FILEY BAYE ESPRESSO MARTINI AND MACARONS FROM SPIRIT OF YORKSHIRE DISTILLERY
Distillery co-founder David is a macaron whizz, and coffee shop manager Serena loves an Espresso Martini. How to make them even better? Introduce Filey Bay Yorkshire Single Malt into them for a delicious after-dark treat.
Ingredients
FOR THE MACARONS
100g ground almonds
100g icing sugar
90g egg white Pinch salt
135g caster sugar
40ml water
2 tsp pink food colouring
FOR THE FILLING
200g white chocolate 285ml whisky 66g double cream 1/2 tsp orange blossom water Fresh raspberries, to decorate
FOR THE ESPRESSO MARTINI
100g caster sugar 50ml water 100ml Filey Bay Single Malt Whisky 50ml espresso 50ml coffee liqueur Coffee beans, to decorate
Method
FOR THE MACARONS
Preheat the oven to 160C and line a baking sheet with a non-slip mat or parchment paper.
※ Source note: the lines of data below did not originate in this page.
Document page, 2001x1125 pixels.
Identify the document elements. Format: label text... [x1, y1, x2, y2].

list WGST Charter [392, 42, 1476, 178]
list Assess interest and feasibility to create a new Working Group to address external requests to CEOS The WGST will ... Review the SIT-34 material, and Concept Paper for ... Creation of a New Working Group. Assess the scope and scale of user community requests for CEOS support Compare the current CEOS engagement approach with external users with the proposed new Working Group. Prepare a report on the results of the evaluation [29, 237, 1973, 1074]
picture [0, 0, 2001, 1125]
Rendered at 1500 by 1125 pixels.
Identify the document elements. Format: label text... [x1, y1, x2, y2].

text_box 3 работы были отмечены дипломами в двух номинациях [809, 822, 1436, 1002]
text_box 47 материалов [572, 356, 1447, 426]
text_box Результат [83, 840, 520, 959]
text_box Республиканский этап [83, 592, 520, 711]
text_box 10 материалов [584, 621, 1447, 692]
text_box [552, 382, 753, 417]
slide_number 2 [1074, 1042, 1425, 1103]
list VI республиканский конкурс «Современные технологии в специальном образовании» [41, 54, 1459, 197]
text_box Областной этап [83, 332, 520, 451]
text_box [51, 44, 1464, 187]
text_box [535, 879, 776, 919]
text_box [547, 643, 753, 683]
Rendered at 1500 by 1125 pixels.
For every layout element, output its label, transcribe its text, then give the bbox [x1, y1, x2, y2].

Blitz the almonds and icing sugar in a food processor until fine, then sieve twice. Briefly beat 70g of the egg white with the salt in an electric mixer. Put the caster sugar and water in a small pan and mix well, then heat to 118-120C. When the sugar reaches 115C start to whisk the egg whites on a medium speed. When they are foamy and the sugar syrup is 118-120C, carefully pour the syrup into the egg whites in a thin stream towards the side of the bowl while whisking on a medium speed. Once all of the sugar syrup is added, turn the speed up and whisk until very stiff and glossy, and the mixture has cooled to room temperature.